ECLI:NL:GHSHE:2022:3513
Gerechtshof 's-Hertogenbosch
- Hoger beroep
- Rechtspraak.nl
Niet ontvankelijkheid van het openbaar ministerie in ontnemingsvordering wegens ontbreken veroordeling
In deze zaak heeft het gerechtshof 's-Hertogenbosch op 6 oktober 2022 uitspraak gedaan in hoger beroep tegen een vonnis van de rechtbank Zeeland-West-Brabant, dat op 6 november 2020 was gewezen. De zaak betreft een ontnemingsvordering ex artikel 36e van het Wetboek van Strafrecht, waarbij het openbaar ministerie de ontneming van wederrechtelijk verkregen voordeel vorderde. De betrokkene, geboren in Turkije, had hoger beroep ingesteld tegen het vonnis van de rechtbank.
Tijdens de zitting in hoger beroep heeft de advocaat-generaal gevorderd dat het hof het vonnis van de rechtbank zou bevestigen. Echter, de verdediging heeft bepleit dat het openbaar ministerie niet-ontvankelijk is in de ontnemingsvordering, gezien de vrijspraak van de betrokkene in de onderliggende strafzaak met parketnummer 20-002492-20. Het hof heeft vastgesteld dat het ontbreken van een veroordeling wegens een strafbaar feit een vereiste is voor de ontvankelijkheid van een ontnemingsvordering.

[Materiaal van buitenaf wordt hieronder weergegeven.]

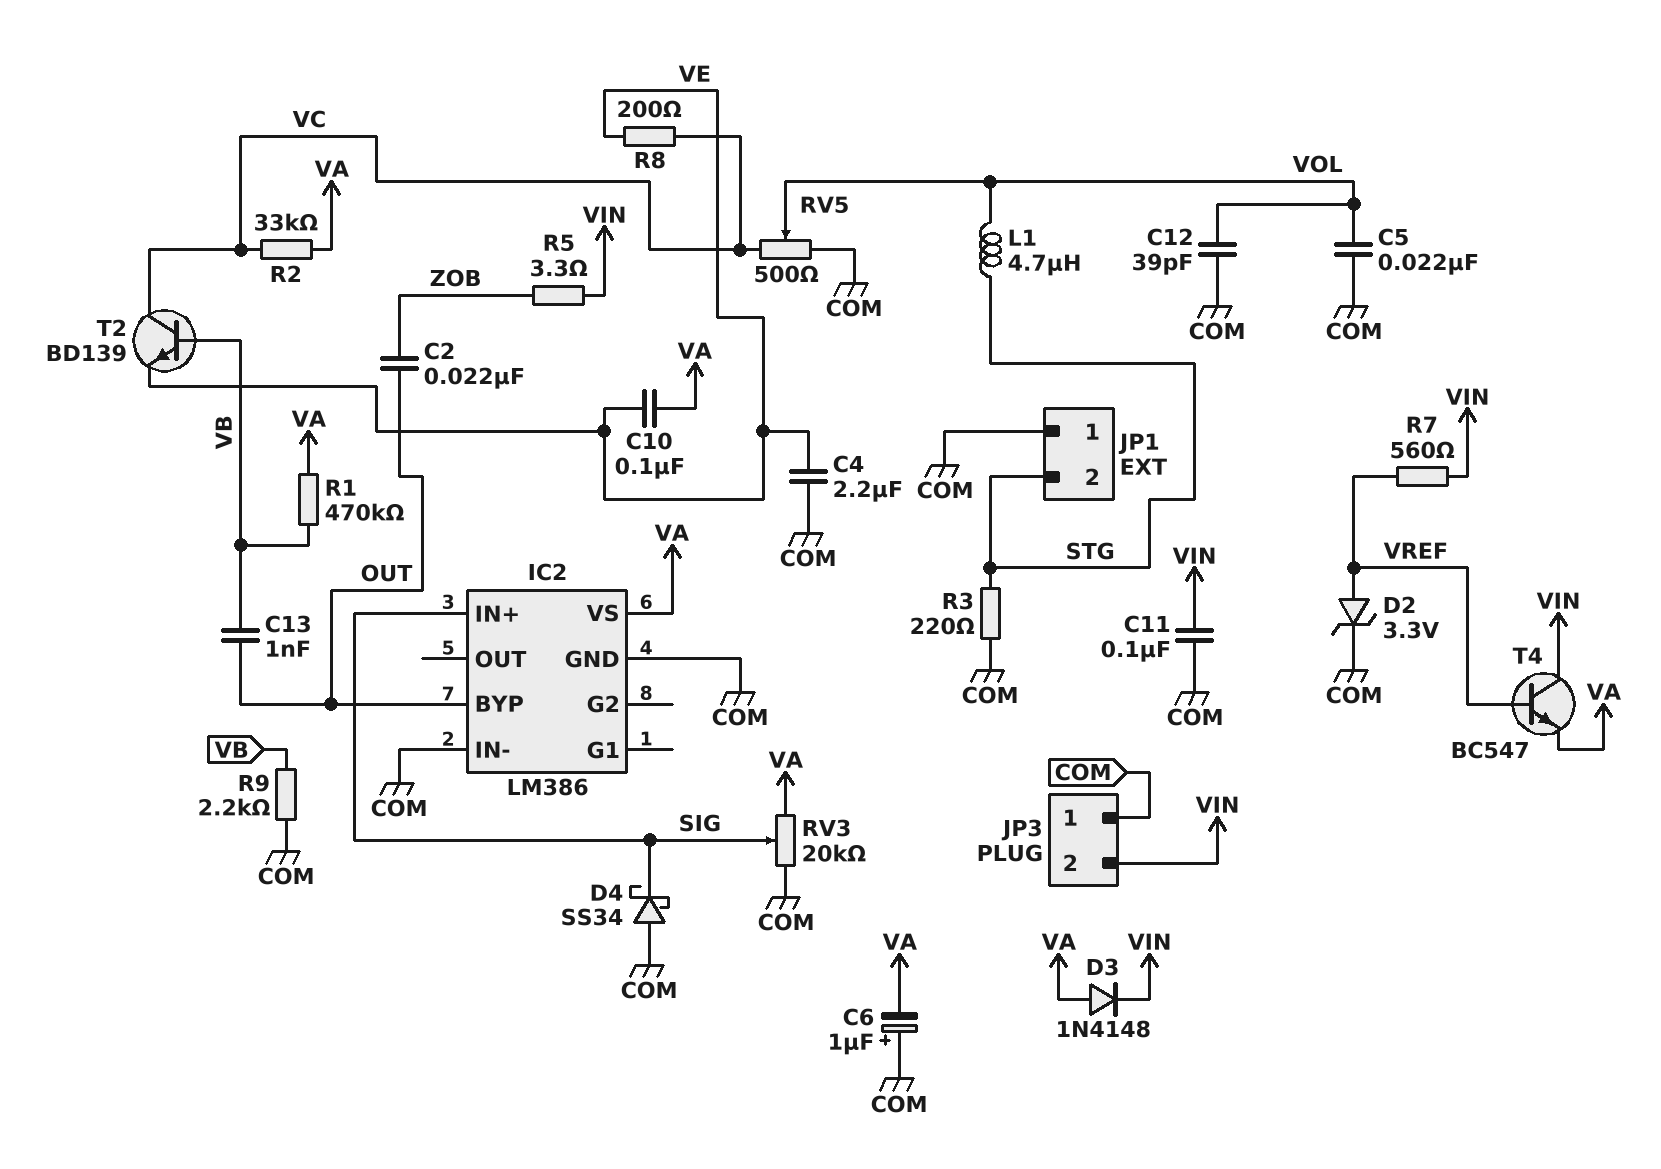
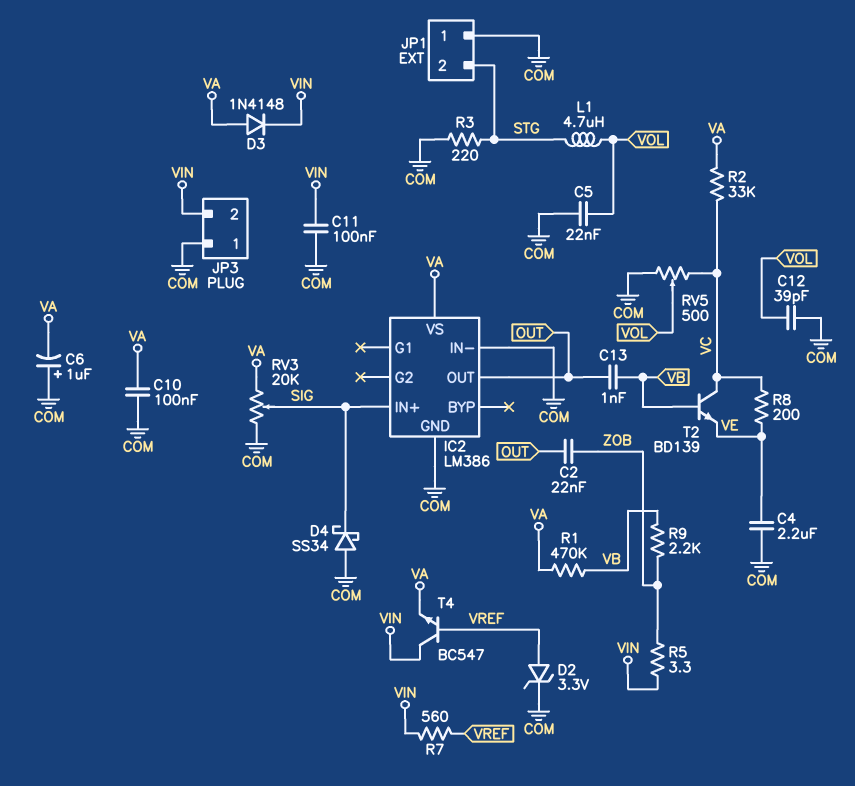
C10: 100nF (VA, VE) -> 100nF (COM, VA)
IC2 pin BYP: OUT -> none
IC2 pin OUT: none -> OUT
R9: 2.2k (COM, VB) -> 2.2k (VB, ZOB)

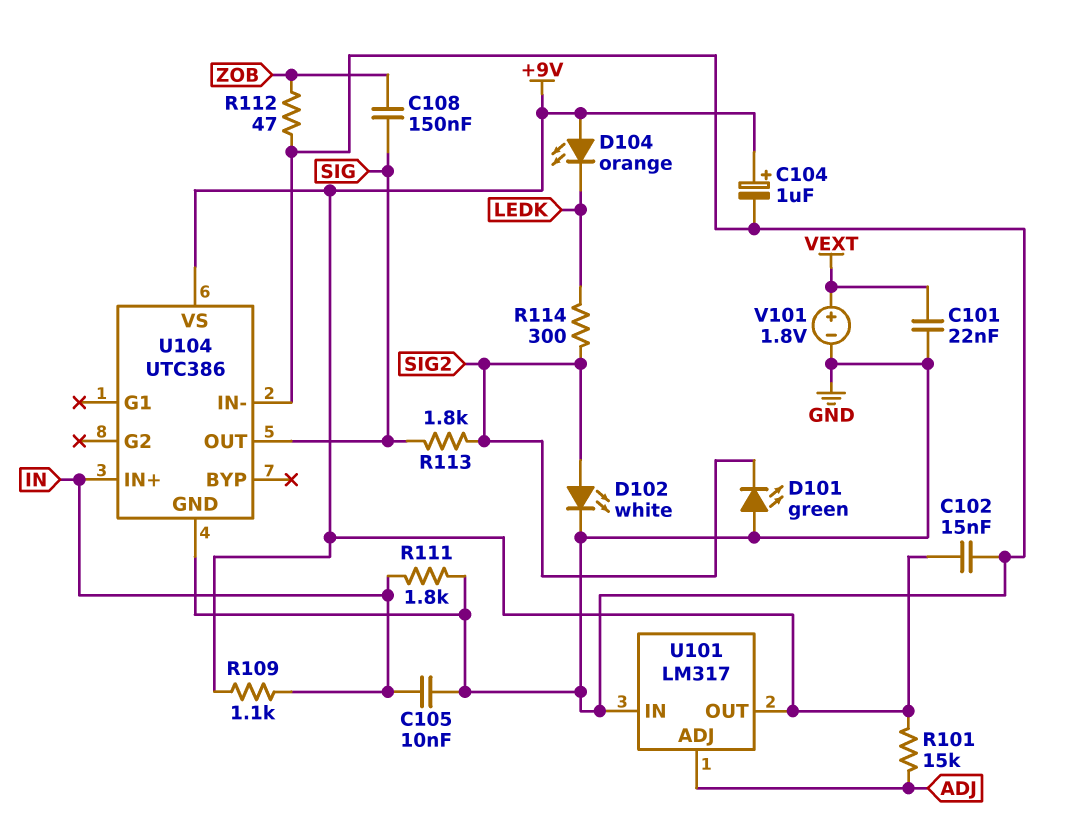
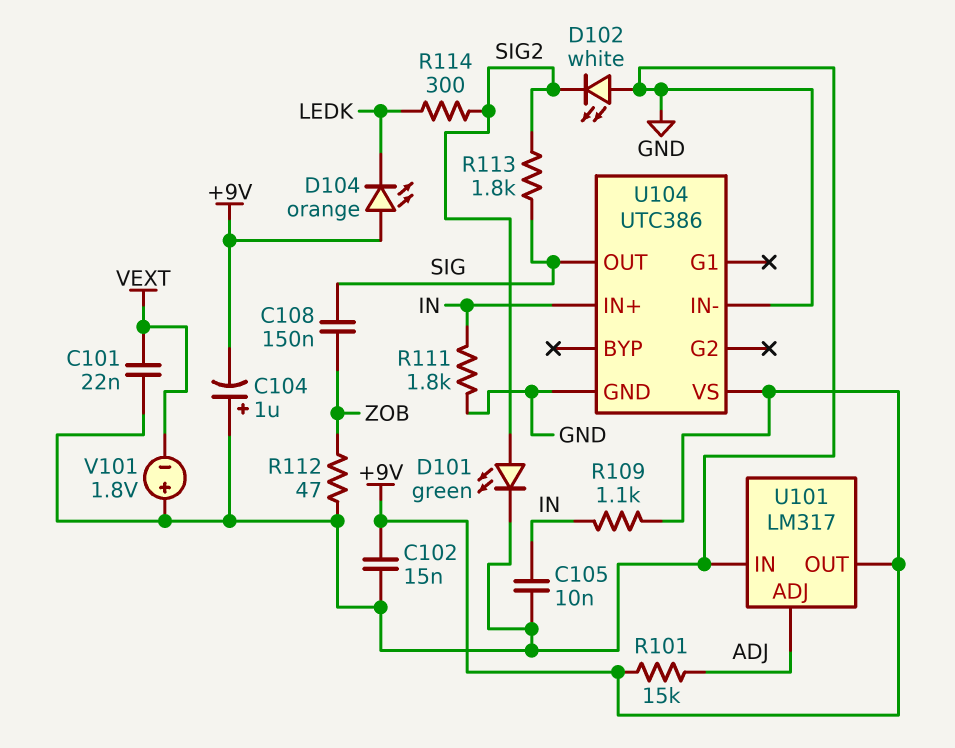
C104: 1uF (plus +9V, minus GND) -> 1uF (plus GND, minus +9V)
D101: LED green (A GND, K SIG2) -> LED green (A SIG2, K GND)
D102: LED white (A SIG2, K GND) -> LED white (A GND, K SIG2)
V101: 1.8V (plus VEXT, minus GND) -> 1.8V (plus GND, minus VEXT)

Het hof heeft geoordeeld dat, aangezien de betrokkene in de hoofdzaak is vrijgesproken, de grondslag voor de ontnemingsvordering is komen te vervallen. Dit leidt tot de conclusie dat het openbaar ministerie niet kan worden ontvangen in de ontnemingsvordering. Het hof heeft het vonnis van de rechtbank vernietigd en het openbaar ministerie niet-ontvankelijk verklaard in de vordering tot ontneming van wederrechtelijk verkregen voordeel. De uitspraak is gedaan door de meervoudige kamer voor strafzaken en is openbaar uitgesproken op 6 oktober 2022.